Pseudomonas aeruginosa (Pa) is an opportunistic human pathogen that can cause severe illness and even death in people that are hospitalized or have weakened immune systems. Further complicating Pa infections is the pathogen’s high rate of antibiotic resistance. Indeed, the CDC has given multidrug-resistant Pseudomonas a threat level of serious. Researchers at Stanford University found that a bacteriophage harbored by Pa contributes to its pathogenesis. They demonstrate in Science magazine that targeting this phage is a successful non-antibiotic therapy that leads to Pa clearance.
As an opportunistic pathogen, Pseudomonas aeruginosa exploits breaks in the host defenses to infection. Though Pseudomonas species normally inhabit soil, water, and vegetation, Pa can infect almost any compromised tissue. Pa is associated with chronic wounds and other infections such as urinary tract infections, respiratory system infections, dermatitis, soft tissue infections, bacteremia, bone and joint infections, gastrointestinal infections and a variety of systemic infections. Patients who are immunosuppressed or have cystic fibrosis, severe burns, or cancer are particularly susceptible to infection. Only a few antibiotics are effective against Pa, and multidrug-resistant strains are currently on the rise in hospitals. Thus, Pa represents a deadly and ever-increasing threat to patients in critical care.
Researchers in the Bollyky lab in the Division of Infectious Diseases and Geographic Medicine, Department of Medicine, at Stanford University, previously showed that a filamentous Pf bacteriophage (Pf phage) promoted chronic Pa infection in the lung by reducing inflammation. To build on that work, they sought to determine how Pf phage contributed to Pa infection in chronic wounds. After sampling chronic wounds in over one hundred patients, they detected Pf phage in 68% of the Pa-infected chronic wounds. Pf-positive strains of Pa were also more frequent in older chronic wounds and in the wounds of younger patients.
Using a mouse model of Pa-infected chronic wounds, they learned that Pf phage entered human cells, produced RNA and triggered viral immunity. This inhibited bacterial clearance and allowed Pa to persist in the wound. Since Pf phage was preventing Pa from being cleared by the immune system, they next vaccinated animals against Pf phage before Pa infection in their chronic wound model. Amazingly, prior vaccination against Pf phage allowed the immune system to clear Pa infection! Administering monoclonal antibodies against Pf phage to fresh wounds also resulted in successful clearance of Pa. Hopefully, similar results will be seen in patients.

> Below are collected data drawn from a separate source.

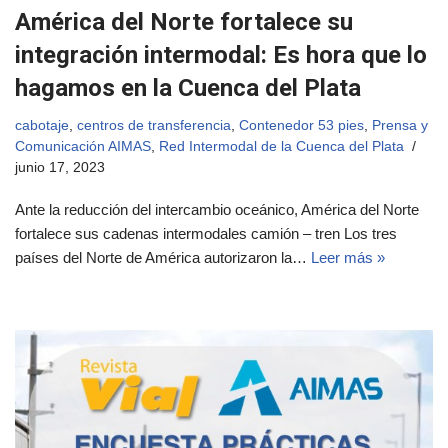
América del Norte fortalece su
integración intermodal: Es hora que lo
hagamos en la Cuenca del Plata
cabotaje
,
centros de transferencia
,
Contenedor 53 pies
,
Prensa y
Comunicación AIMAS
,
Red Intermodal de la Cuenca del Plata
junio 17, 2023
Ante la reducción del intercambio oceánico, América del Norte
fortalece sus cadenas intermodales camión – tren Los tres
países del Norte de América autorizaron la…
Leer más »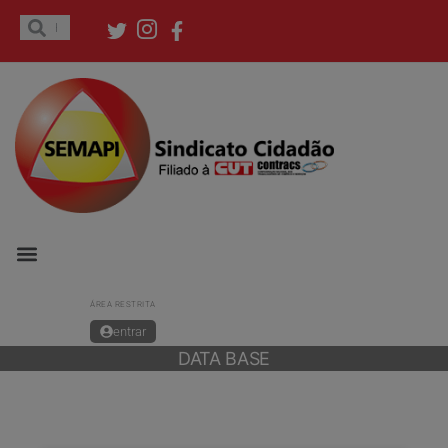
ÁREA RESTRITA
entrar
DATA BASE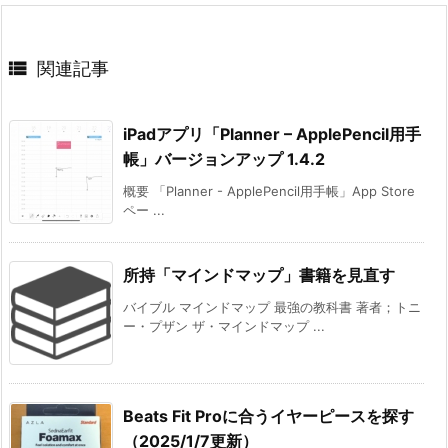

関連記事
iPadアプリ「Planner – ApplePencil用手
帳」バージョンアップ 1.4.2
概要 「Planner - ApplePencil用手帳」App Store
ペー ...
所持「マインドマップ」書籍を見直す
バイブル マインドマップ 最強の教科書 著者；トニ
ー・プザン ザ・マインドマップ ...
Beats Fit Proに合うイヤーピースを探す
（2025/1/7更新）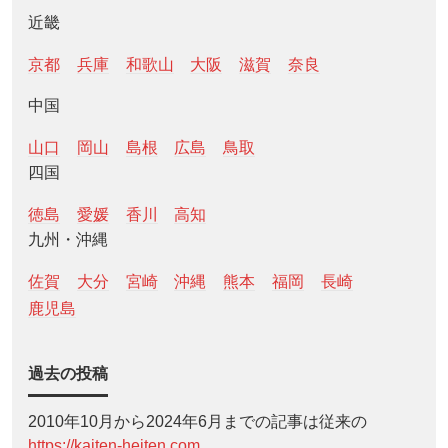
近畿
京都
兵庫
和歌山
大阪
滋賀
奈良
中国
山口
岡山
島根
広島
鳥取
四国
徳島
愛媛
香川
高知
九州・沖縄
佐賀
大分
宮崎
沖縄
熊本
福岡
長崎
鹿児島
過去の投稿
2010年10月から2024年6月までの記事は従来の
https://kaiten-heiten.com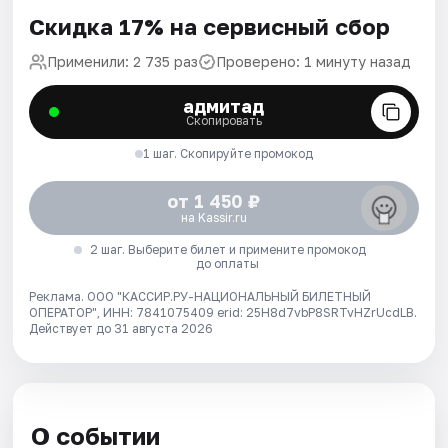
Скидка 17% на сервисный сбор
Применили: 2 735 раз
Проверено: 1 минуту назад
адмитад
Скопировать
1 шаг. Скопируйте промокод
от 1 450 ₽
на Kassir.ru
2 шаг. Выберите билет и примените промокод
до оплаты
Реклама. ООО "КАССИР.РУ-НАЦИОНАЛЬНЫЙ БИЛЕТНЫЙ
ОПЕРАТОР", ИНН: 7841075409 erid: 25H8d7vbP8SRTvHZrUcdLB.
Действует до 31 августа 2026
О событии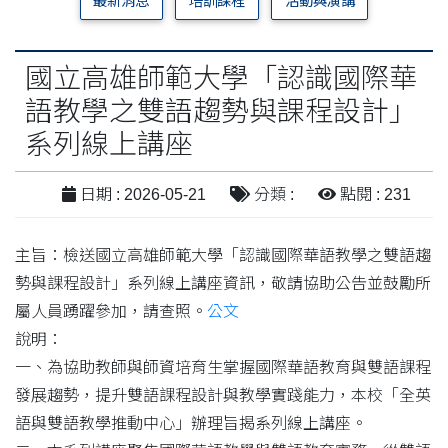
最新消息
培訓課程
活動與演講
國立高雄師範大學「認識國際華
語教學之雙語趨勢與課程設計」
系列線上講座
日期 : 2026-05-21
分類 :
點閱 : 231
主旨：檢送國立高雄師範大學「認識國際華語教學之雙語趨
勢與課程設計」系列線上講座資訊，敬請協助公告並鼓勵所
屬人員踴躍參加，請查照。
公文
說明：
一、為協助教師與師資培育生掌握國際華語教育與雙語課程
發展趨勢，提升雙語課程設計與教學實踐能力，本校「全英
語與雙語教學推動中心」辦理旨揭系列線上講座。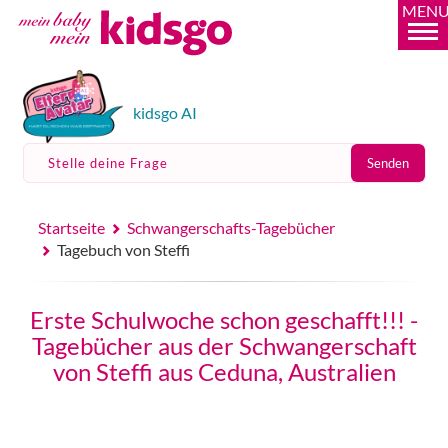
MEN
kidsgo AI
Stelle deine Frage
Senden
Startseite
Schwangerschafts-Tagebücher
Tagebuch von Steffi
Erste Schulwoche schon geschafft!!! -
Tagebücher aus der Schwangerschaft
von Steffi aus Ceduna, Australien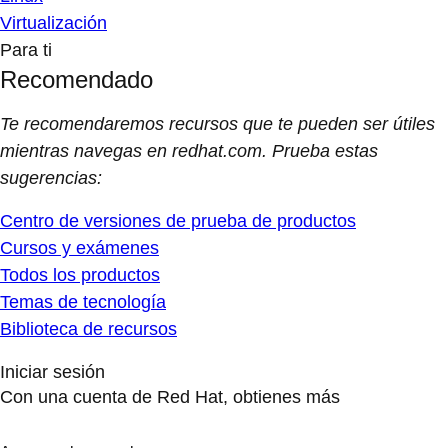
Virtualización
Para ti
Recomendado
Te recomendaremos recursos que te pueden ser útiles
mientras navegas en redhat.com. Prueba estas
sugerencias:
Centro de versiones de prueba de productos
Cursos y exámenes
Todos los productos
Temas de tecnología
Biblioteca de recursos
Iniciar sesión
Con una cuenta de Red Hat, obtienes más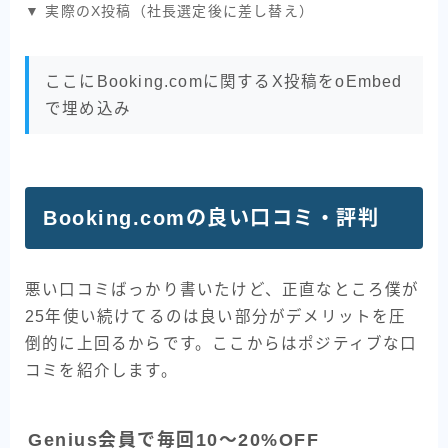
▼ 実際のX投稿（社長選定後に差し替え）
ここにBooking.comに関するX投稿をoEmbed
で埋め込み
Booking.comの良い口コミ・評判
悪い口コミばっかり書いたけど、正直なところ僕が
25年使い続けてるのは良い部分がデメリットを圧
倒的に上回るからです。ここからはポジティブな口
コミを紹介します。
Genius会員で毎回10〜20%OFF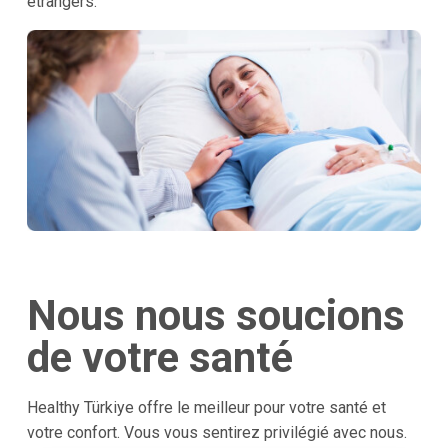
étrangers.
Nous nous soucions
de votre santé
Healthy Türkiye offre le meilleur pour votre santé et
votre confort. Vous vous sentirez privilégié avec nous.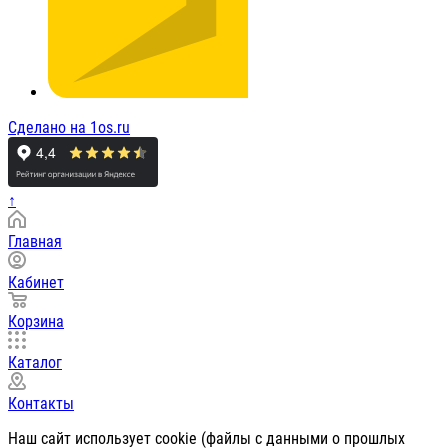
Сделано на 1os.ru
↑
Главная
Кабинет
Корзина
Каталог
Контакты
Наш сайт использует cookie (файлы с данными о прошлых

“We envision that individuals newly diagnosed with cystic fibrosis or diabetes could be immunized against Pf phage to prevent subsequent Pseudomonas infections. It might even be possible to administer antibodies to burn victims before Pseudomonas infections set in.” -Paul Bollyky
Pseudomonas aeruginosa is a serious, potentially fatal pathogen in susceptible populations. It is surprising to learn that Pf phage has a pathogenic role in Pa infection. Future work will examine if other bacteriophages also modulate non-bacterial cells and if targeting Pf phage leads to immune clearance of multidrug-resistant Pseudomonas. Pf phage is a novel target for treatment of Pa-infected chronic wounds. Successful development of a Pf phage vaccine could mean that Pseudomonas aeruginosa chronic infections are no longer life-threatening.